Extracted data entries

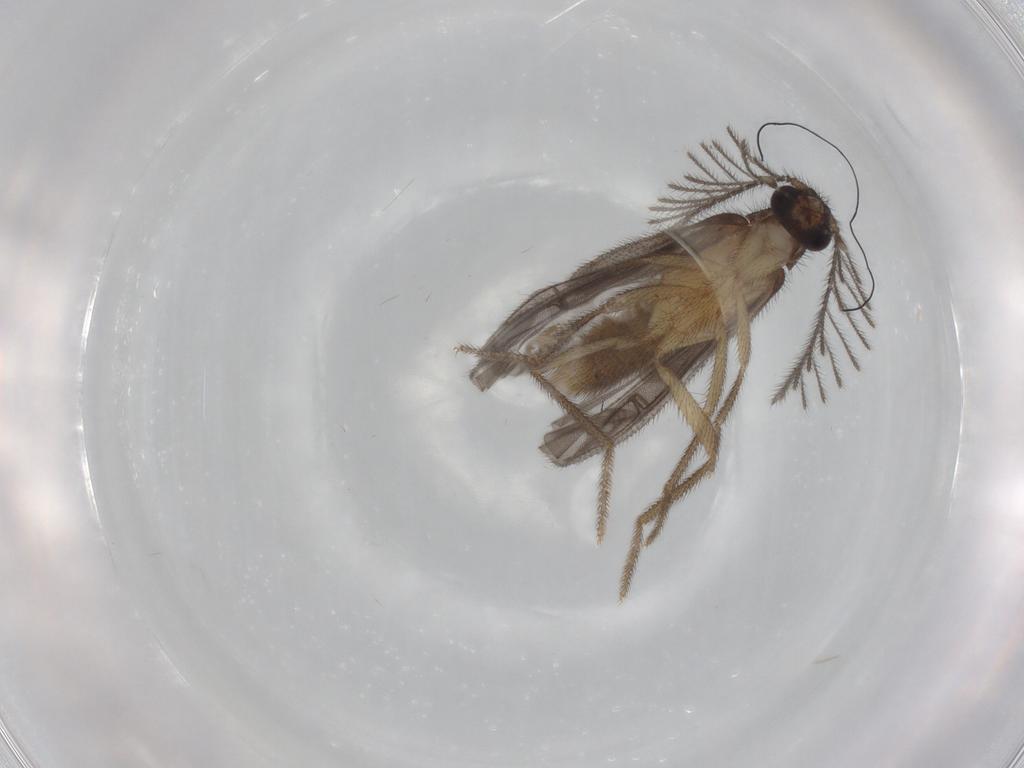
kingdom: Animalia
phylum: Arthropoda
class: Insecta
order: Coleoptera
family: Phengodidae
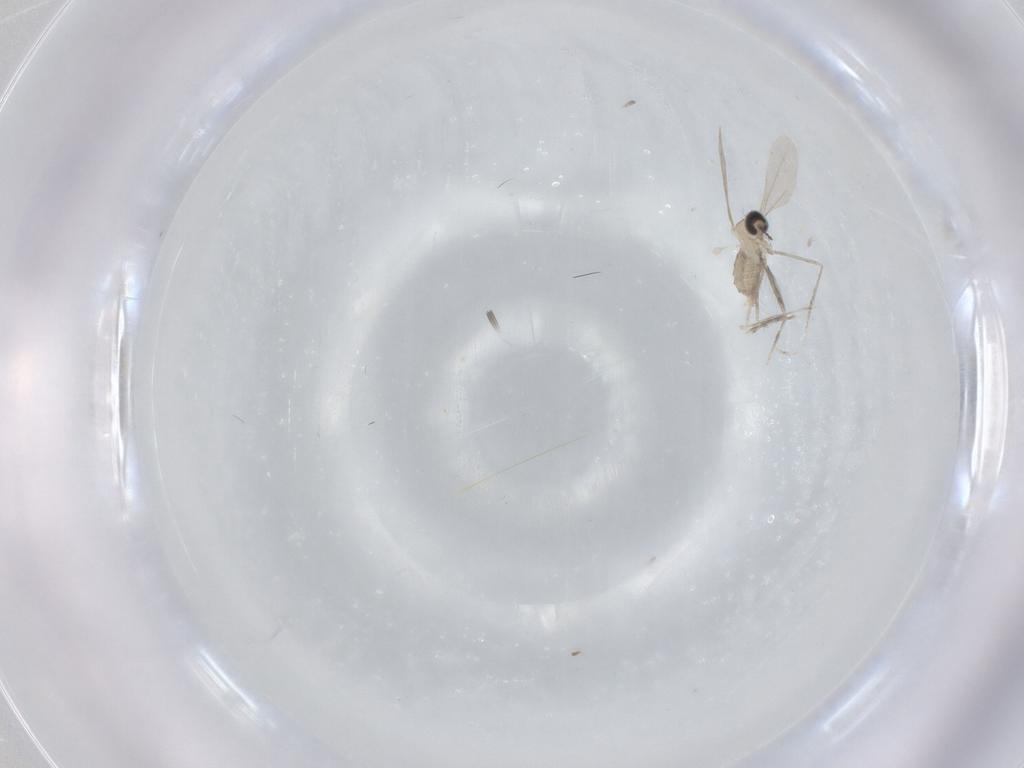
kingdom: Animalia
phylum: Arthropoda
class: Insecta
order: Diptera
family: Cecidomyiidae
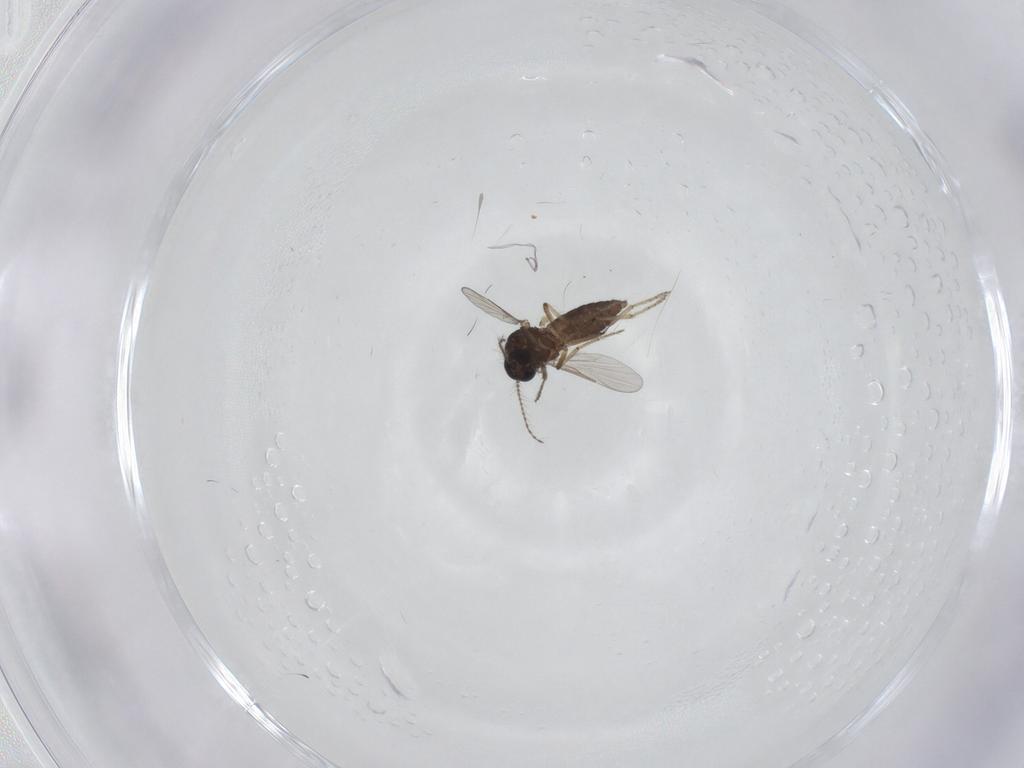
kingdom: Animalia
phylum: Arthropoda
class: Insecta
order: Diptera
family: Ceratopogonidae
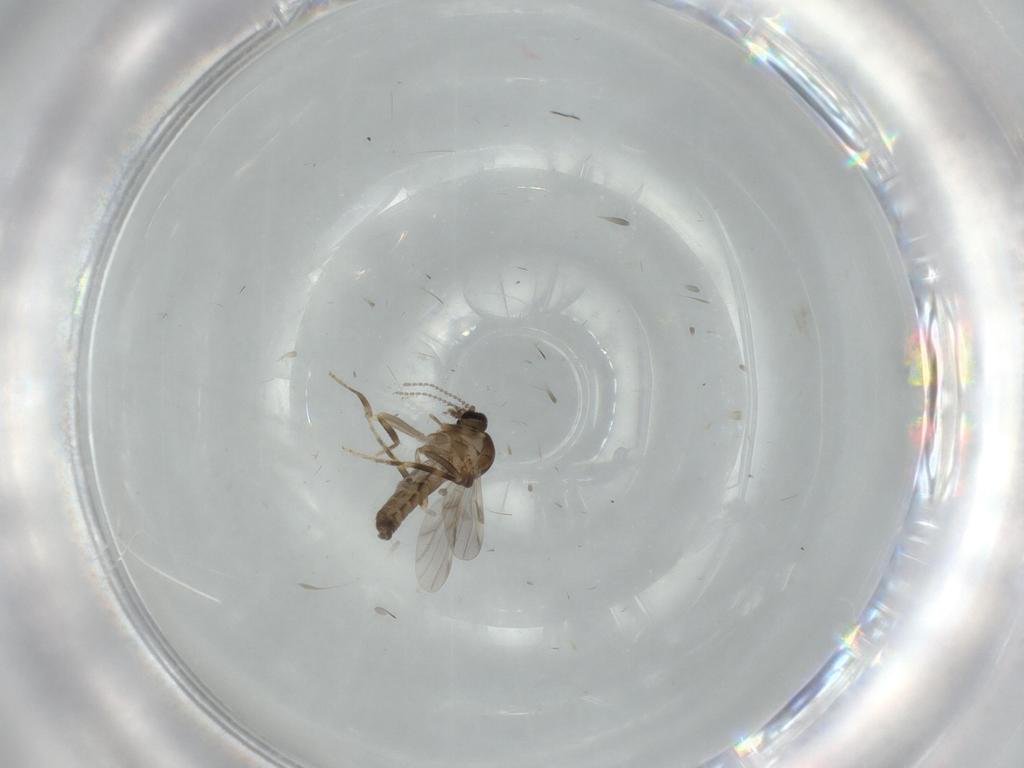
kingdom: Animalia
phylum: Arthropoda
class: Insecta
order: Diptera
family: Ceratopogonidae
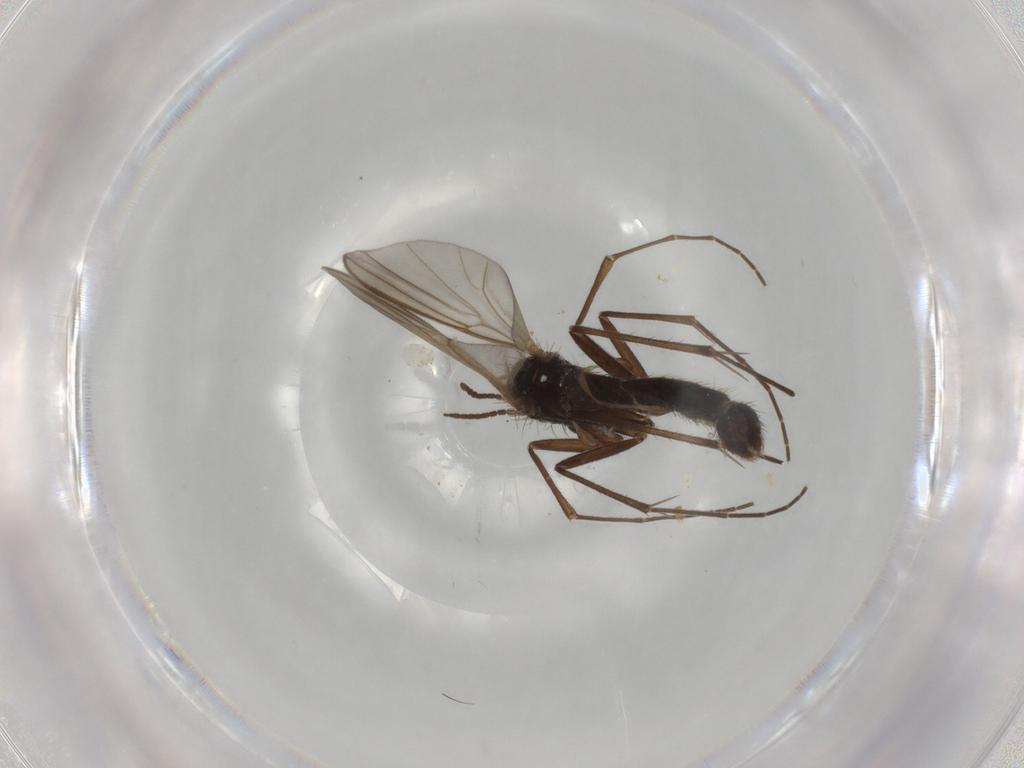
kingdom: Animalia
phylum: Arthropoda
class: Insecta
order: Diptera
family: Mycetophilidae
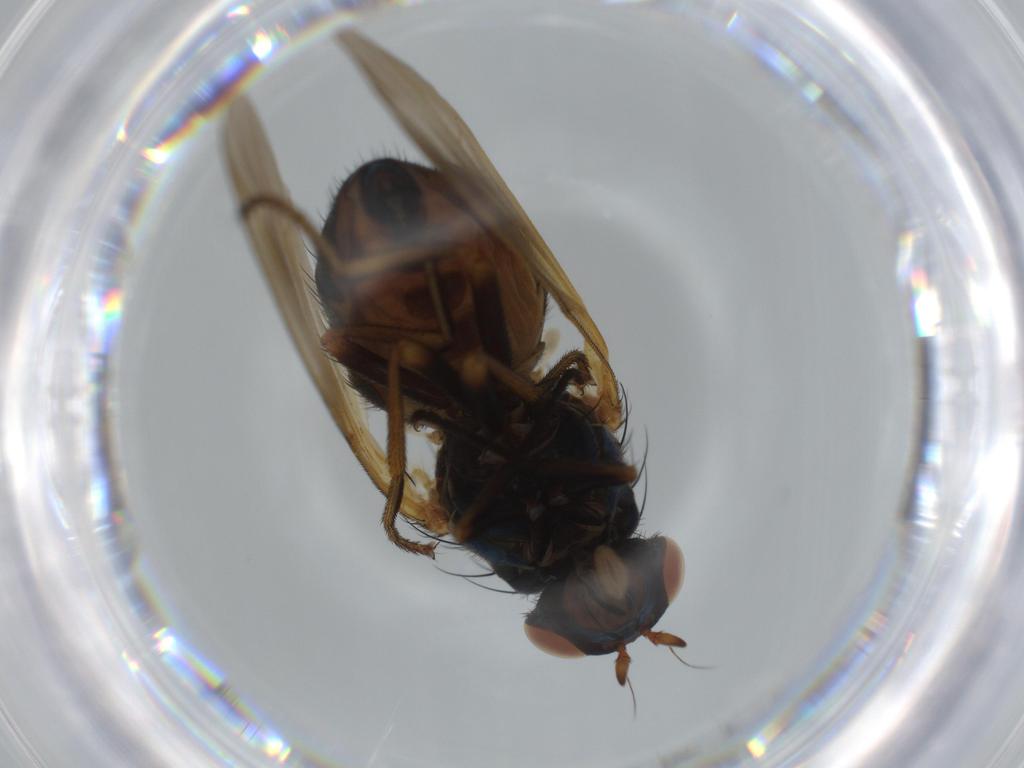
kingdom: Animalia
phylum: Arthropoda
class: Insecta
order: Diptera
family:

■ What you are asked to do ■
Reproduce the text lines of every record above verbatim, omitting the pictures.

■ Solution ■
kingdom: Animalia
phylum: Arthropoda
class: Insecta
order: Coleoptera
family: Phengodidae
kingdom: Animalia
phylum: Arthropoda
class: Insecta
order: Diptera
family: Cecidomyiidae
kingdom: Animalia
phylum: Arthropoda
class: Insecta
order: Diptera
family: Ceratopogonidae
kingdom: Animalia
phylum: Arthropoda
class: Insecta
order: Diptera
family: Ceratopogonidae
kingdom: Animalia
phylum: Arthropoda
class: Insecta
order: Diptera
family: Mycetophilidae
kingdom: Animalia
phylum: Arthropoda
class: Insecta
order: Diptera
family:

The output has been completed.